VOD film review: Fill the Void
Ivan Radford | On 20, Dec 2013Reading time: 3 mins
Director: Rama Burshtein
Cast: Hadas Yaron, Hila Feldman, Razia Israeli, Yiftach Klein
Watch online: Curzon Home Cinema / iTunes / Amazon Instant Video / Google PlayK
“Maybe everything happened so I marry him.”
That’s Shira (Yaran) in Fill the Void, responding to her mother’s suggestion that she marry her sister’s husband, Yochay (Klein). It’s an unusual situation that makes for a fascinatingly subtle drama about loyalty, romance and religious community.
The 18 year old was all set to marry another man, whom she really liked, until her older sister passed away. Now, with the widower looking after little baby Mordechai on his own and Shira at a ripe age to marry, another wedding seems the logical solution: a way to keep the family together and everyone happy.
Is it a terrible idea? Directed by Rama Burshtein, the first Orthodox Jewish female to make a film intended to be shown to the wider public, Fill the Void doesn’t try to pass judgement – a decision that rewards the audence with a rich, complex exploration of obligation and desire.
“You’re pressuring me,” she says to her mum, Rivka (an excellent Irit Sheleg), and Aunt Hanna (a determined Razia Israeli). “We’re not,” comes the reply. “Yochay is great but it’s What you want.”
Hadas Yaron is astonishing as the young bride-to-be, unsure about what she wants and yet certain about what is right. Her chemistry with the likeabley gentle Yiftach Klein is instantly believable; when the two meet, they simply sit awkwardly in silence for a minute while Burshtein’s quiet camera soaks up the frank atmosphere. Compliments about her appearance make us blush as much as her.
Their negotiation of emotions runs in contrast to the potential partnering of Shira’s friend Frieda (Feldman), who bears the sad brunt of rejection. As Shira gets to know her unassertive suitor, their relationship moves from timorous to tender, but never any further; Hasidic conventions dictate that they cannot come into physical contact, adding a frisson of tension to every interaction.
“You’re too close,” she says during one private exchange. “I could have been closer,” he murmurs.
Religion plays a huge part in their lives, but Fill the Void almost skirts the issue completely.
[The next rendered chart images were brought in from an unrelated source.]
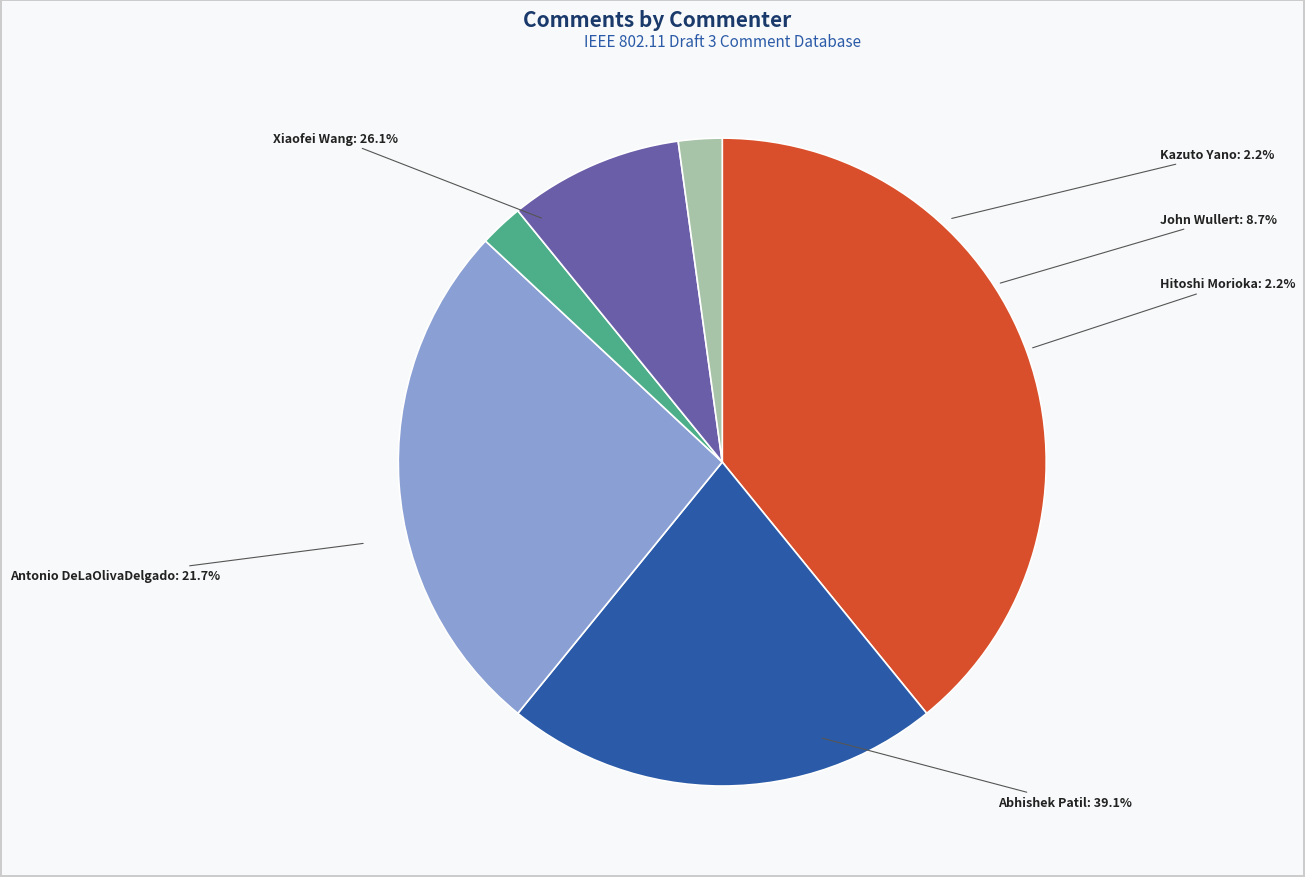

Which slice is the smallest?

Hitoshi Morioka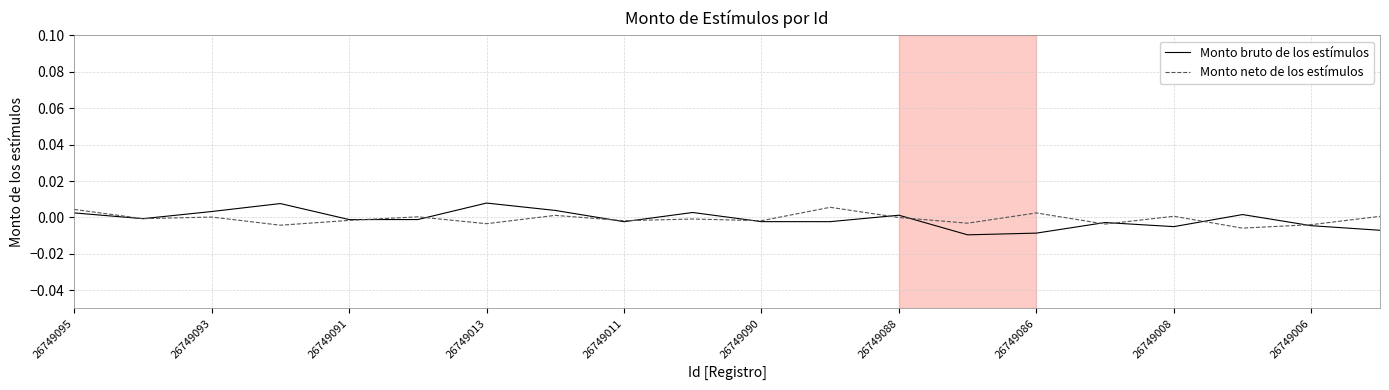

Which series ends up on top after the final intersection of Monto bruto de los estímulos and Monto neto de los estímulos?

Monto neto de los estímulos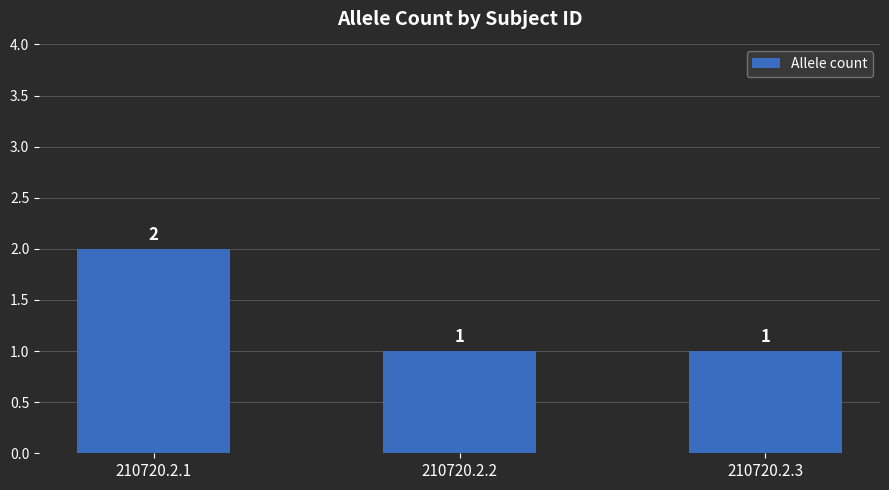

What is the sum of the values at 210720.2.1 and 210720.2.3?

3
It’s not about them looking to escape from the society, but finding a way to happiness within it; the Tel Aviv community supports the couple as they have the final say on their relationship. That tone turns the film from a stereotypical drama into a story of understated honesty and warmth – one scene where they are discussing the wedding with a Rabbi is interrupted by another old women. “Rabbi,” she says, “I need help to buy an oven.”
There are hints of social commentary, as Yochay tells his partner he doesn’t want her to disappear into the traditional role of a mother, but the focus is firmly on their feelings. When the big question appears to arrive, Shira turns to her possible husband. “Would you like to ask me?” He asks: “Why do you want to marry me?” The addition of that single word to the expected proposal creates a sentence that speaks volumes about the permanent bond of marriage. It’s a surprisingly exposed glimpse of the ambiguous, open truth of love, and makes Fill the Void one of the most interesting, moving films about relationships since The Graduate.